__EXERCISE BRIEF__
In the listing that follows, how many lines include the word "linux"? Only the number is wanted.
——
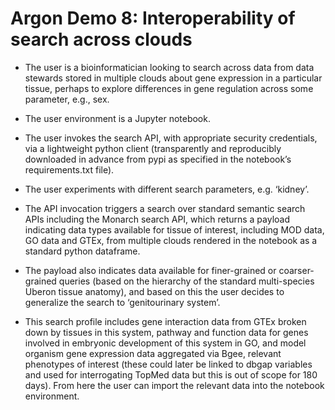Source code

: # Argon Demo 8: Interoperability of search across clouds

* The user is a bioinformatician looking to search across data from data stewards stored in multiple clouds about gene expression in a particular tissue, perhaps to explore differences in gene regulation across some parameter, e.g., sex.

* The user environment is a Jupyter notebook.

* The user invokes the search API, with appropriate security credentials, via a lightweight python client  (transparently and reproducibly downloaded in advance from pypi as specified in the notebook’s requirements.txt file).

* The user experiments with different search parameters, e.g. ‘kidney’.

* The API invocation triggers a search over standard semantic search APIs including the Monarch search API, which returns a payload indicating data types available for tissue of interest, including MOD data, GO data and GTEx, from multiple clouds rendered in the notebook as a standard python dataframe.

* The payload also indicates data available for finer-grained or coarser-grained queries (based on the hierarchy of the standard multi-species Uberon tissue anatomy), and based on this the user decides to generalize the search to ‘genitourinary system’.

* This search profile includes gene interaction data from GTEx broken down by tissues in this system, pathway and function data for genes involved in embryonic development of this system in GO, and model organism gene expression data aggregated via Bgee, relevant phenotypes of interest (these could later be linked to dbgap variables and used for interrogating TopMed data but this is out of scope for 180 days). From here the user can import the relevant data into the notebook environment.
——
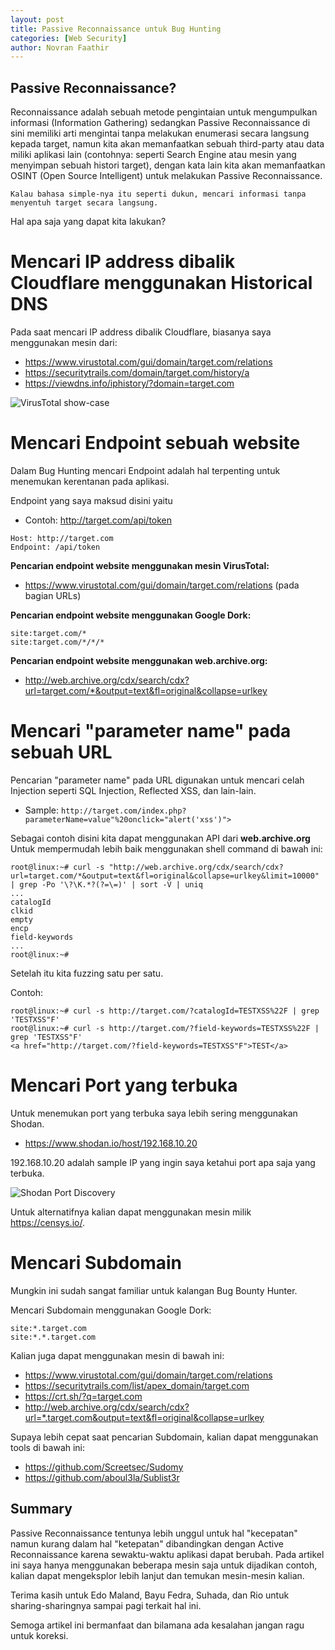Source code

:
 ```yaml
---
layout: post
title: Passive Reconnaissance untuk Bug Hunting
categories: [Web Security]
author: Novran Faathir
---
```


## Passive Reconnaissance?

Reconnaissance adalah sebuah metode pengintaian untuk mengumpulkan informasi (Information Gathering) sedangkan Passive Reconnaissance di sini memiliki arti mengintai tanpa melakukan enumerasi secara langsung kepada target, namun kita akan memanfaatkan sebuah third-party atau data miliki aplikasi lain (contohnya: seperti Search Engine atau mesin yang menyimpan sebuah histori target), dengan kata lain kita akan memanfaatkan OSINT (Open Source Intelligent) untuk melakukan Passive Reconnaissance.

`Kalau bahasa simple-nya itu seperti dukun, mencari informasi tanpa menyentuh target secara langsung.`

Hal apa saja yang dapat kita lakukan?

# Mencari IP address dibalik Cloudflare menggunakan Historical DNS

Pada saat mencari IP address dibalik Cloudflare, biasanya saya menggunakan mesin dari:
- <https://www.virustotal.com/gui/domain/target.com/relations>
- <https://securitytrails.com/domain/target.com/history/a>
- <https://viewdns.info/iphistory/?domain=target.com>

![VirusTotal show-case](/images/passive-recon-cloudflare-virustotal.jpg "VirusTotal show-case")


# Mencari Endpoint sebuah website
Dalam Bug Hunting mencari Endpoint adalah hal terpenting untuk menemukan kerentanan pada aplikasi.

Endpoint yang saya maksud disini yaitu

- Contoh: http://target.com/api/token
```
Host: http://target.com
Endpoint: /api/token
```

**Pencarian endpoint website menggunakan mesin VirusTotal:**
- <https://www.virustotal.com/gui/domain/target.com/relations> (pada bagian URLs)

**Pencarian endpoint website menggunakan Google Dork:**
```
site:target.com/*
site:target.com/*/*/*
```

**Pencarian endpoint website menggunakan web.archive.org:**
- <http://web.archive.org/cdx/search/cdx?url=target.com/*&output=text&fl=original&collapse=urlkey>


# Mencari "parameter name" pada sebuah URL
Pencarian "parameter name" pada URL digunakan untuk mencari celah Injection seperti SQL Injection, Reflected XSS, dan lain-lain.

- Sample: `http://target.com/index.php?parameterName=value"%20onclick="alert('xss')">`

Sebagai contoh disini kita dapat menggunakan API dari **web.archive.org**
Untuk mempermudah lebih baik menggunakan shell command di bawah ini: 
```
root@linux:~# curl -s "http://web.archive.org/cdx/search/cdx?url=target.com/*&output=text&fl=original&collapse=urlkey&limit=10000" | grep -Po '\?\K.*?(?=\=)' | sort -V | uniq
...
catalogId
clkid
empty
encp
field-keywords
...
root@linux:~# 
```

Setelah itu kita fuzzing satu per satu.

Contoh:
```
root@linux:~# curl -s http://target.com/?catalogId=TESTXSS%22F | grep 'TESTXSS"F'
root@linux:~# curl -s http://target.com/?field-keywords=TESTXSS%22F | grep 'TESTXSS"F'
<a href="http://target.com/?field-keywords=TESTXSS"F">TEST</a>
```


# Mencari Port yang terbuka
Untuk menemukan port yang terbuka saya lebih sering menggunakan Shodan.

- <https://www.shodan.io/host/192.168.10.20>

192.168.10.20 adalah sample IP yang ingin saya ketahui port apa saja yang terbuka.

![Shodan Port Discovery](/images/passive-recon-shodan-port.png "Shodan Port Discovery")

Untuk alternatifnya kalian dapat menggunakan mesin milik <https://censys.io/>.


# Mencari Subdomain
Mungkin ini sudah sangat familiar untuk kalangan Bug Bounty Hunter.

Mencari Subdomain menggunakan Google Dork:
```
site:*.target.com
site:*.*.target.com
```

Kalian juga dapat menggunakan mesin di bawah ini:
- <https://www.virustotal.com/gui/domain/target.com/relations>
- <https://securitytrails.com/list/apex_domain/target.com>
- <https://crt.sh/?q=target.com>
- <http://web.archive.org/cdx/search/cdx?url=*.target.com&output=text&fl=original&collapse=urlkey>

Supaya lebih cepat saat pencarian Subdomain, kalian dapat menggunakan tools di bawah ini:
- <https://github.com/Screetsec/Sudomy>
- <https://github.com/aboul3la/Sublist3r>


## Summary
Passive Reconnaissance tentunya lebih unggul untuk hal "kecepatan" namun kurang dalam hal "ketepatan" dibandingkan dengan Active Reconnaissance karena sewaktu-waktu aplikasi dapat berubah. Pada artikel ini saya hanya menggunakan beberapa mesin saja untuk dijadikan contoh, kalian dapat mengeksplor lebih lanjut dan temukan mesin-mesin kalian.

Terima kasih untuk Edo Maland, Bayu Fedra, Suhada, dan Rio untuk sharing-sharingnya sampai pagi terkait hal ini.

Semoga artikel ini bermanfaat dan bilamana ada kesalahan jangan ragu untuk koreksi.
——
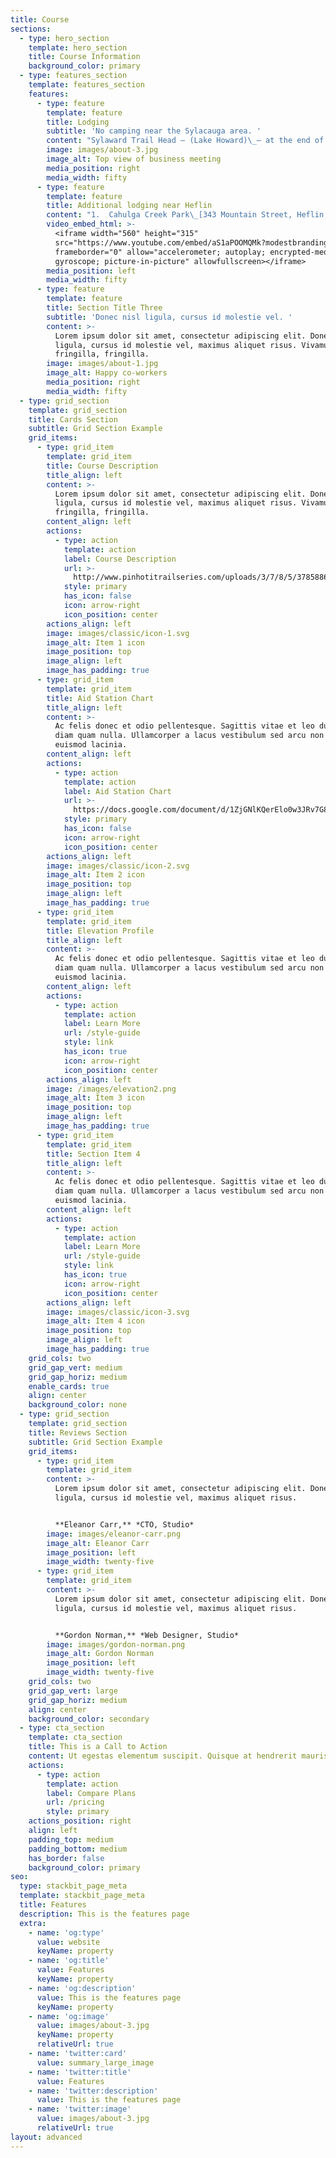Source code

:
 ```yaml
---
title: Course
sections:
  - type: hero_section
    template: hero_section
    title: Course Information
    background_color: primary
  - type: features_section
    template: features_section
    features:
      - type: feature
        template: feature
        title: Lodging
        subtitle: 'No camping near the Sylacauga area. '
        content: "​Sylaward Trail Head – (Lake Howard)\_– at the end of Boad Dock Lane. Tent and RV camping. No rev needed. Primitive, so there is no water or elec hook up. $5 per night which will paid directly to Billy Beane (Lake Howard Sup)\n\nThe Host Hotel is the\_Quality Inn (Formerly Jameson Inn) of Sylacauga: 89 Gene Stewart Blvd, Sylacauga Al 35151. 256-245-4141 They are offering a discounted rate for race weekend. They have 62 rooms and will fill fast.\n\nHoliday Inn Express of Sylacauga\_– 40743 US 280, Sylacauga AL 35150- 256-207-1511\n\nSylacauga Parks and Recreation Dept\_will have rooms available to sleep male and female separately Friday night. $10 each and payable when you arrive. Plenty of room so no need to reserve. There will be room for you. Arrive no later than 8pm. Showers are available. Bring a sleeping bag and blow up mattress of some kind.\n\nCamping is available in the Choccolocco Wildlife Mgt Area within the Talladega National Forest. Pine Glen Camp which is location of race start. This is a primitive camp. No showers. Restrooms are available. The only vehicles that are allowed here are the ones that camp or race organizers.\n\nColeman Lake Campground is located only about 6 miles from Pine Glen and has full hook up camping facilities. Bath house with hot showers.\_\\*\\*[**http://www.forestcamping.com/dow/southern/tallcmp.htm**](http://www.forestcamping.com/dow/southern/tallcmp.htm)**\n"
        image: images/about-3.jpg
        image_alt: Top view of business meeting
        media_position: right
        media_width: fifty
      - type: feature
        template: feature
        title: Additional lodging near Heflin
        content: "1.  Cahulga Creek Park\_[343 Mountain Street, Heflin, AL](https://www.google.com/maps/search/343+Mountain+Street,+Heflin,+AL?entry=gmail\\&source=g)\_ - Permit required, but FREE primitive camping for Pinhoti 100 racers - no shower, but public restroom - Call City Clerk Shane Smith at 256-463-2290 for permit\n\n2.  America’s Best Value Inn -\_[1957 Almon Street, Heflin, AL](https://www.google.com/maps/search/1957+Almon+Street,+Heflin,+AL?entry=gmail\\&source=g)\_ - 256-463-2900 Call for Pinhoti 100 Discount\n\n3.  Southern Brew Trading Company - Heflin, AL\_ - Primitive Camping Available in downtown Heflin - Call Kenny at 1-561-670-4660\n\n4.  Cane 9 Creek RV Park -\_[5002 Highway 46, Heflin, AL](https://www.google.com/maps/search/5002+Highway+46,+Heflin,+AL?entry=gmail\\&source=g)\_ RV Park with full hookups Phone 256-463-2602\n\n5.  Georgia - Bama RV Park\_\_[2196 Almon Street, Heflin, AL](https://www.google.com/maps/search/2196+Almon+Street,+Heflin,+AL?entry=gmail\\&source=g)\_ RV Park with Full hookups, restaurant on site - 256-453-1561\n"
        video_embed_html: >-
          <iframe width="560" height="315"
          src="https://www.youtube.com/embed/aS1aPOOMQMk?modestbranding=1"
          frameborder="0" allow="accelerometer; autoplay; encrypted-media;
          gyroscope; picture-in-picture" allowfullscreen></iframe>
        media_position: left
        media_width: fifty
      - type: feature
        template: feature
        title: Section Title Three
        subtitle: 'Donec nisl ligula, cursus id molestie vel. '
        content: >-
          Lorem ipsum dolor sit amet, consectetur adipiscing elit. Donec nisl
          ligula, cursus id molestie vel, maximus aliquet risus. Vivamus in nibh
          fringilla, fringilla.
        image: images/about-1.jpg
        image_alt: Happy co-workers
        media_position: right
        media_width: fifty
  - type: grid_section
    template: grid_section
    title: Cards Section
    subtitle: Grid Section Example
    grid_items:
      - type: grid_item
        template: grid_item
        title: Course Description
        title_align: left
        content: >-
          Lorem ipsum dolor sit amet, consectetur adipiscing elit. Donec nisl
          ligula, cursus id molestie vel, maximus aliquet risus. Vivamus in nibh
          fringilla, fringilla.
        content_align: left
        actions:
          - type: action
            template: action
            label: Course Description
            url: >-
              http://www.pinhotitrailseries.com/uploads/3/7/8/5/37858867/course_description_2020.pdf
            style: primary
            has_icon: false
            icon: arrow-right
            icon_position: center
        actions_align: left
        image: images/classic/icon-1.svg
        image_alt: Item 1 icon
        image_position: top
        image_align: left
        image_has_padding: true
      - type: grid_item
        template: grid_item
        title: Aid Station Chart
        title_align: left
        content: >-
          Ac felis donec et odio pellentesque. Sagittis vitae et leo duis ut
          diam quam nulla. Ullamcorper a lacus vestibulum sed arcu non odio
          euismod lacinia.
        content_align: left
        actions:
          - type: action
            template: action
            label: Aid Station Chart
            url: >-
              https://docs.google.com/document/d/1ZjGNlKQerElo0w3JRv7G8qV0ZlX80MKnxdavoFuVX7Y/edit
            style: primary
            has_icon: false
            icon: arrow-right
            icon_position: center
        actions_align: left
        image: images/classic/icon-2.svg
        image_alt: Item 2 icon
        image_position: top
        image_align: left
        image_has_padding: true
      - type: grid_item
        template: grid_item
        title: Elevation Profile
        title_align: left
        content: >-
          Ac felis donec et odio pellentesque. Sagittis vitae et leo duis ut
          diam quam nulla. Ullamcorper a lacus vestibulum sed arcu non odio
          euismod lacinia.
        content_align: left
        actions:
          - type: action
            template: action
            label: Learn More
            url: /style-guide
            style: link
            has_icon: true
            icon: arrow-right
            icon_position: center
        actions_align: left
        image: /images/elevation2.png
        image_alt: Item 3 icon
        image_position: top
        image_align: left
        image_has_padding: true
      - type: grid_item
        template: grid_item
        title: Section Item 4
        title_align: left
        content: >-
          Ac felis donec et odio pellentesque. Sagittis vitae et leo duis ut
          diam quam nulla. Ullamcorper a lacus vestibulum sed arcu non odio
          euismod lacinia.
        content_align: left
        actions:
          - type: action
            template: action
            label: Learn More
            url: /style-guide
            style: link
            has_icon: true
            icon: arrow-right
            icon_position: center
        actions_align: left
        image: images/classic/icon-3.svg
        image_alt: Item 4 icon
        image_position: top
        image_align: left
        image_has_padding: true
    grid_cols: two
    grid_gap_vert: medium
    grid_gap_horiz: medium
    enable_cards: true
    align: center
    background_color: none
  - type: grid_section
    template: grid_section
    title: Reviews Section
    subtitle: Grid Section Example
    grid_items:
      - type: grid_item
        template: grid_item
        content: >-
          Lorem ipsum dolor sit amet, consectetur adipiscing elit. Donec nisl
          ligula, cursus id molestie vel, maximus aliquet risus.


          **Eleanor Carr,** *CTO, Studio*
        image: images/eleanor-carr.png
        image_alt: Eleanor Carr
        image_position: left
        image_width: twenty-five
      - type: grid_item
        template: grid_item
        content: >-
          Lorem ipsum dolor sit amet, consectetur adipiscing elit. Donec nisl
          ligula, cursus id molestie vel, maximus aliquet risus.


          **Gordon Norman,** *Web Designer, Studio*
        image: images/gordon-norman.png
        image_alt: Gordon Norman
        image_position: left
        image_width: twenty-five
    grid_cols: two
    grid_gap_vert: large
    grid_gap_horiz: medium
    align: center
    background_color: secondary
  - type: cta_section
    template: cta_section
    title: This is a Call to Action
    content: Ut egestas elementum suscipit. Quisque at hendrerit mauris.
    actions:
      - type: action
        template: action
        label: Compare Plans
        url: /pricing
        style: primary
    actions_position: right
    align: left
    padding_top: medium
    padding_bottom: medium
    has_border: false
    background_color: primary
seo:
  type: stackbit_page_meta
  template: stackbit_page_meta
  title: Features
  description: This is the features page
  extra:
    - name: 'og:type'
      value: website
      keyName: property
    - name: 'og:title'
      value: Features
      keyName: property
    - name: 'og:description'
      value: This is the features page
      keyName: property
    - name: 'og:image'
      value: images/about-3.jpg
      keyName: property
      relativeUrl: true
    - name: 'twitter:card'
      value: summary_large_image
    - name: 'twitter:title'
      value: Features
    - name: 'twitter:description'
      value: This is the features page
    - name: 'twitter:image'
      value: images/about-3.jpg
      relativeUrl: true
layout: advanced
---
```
——
__REPLY TO THE EXERCISE__
4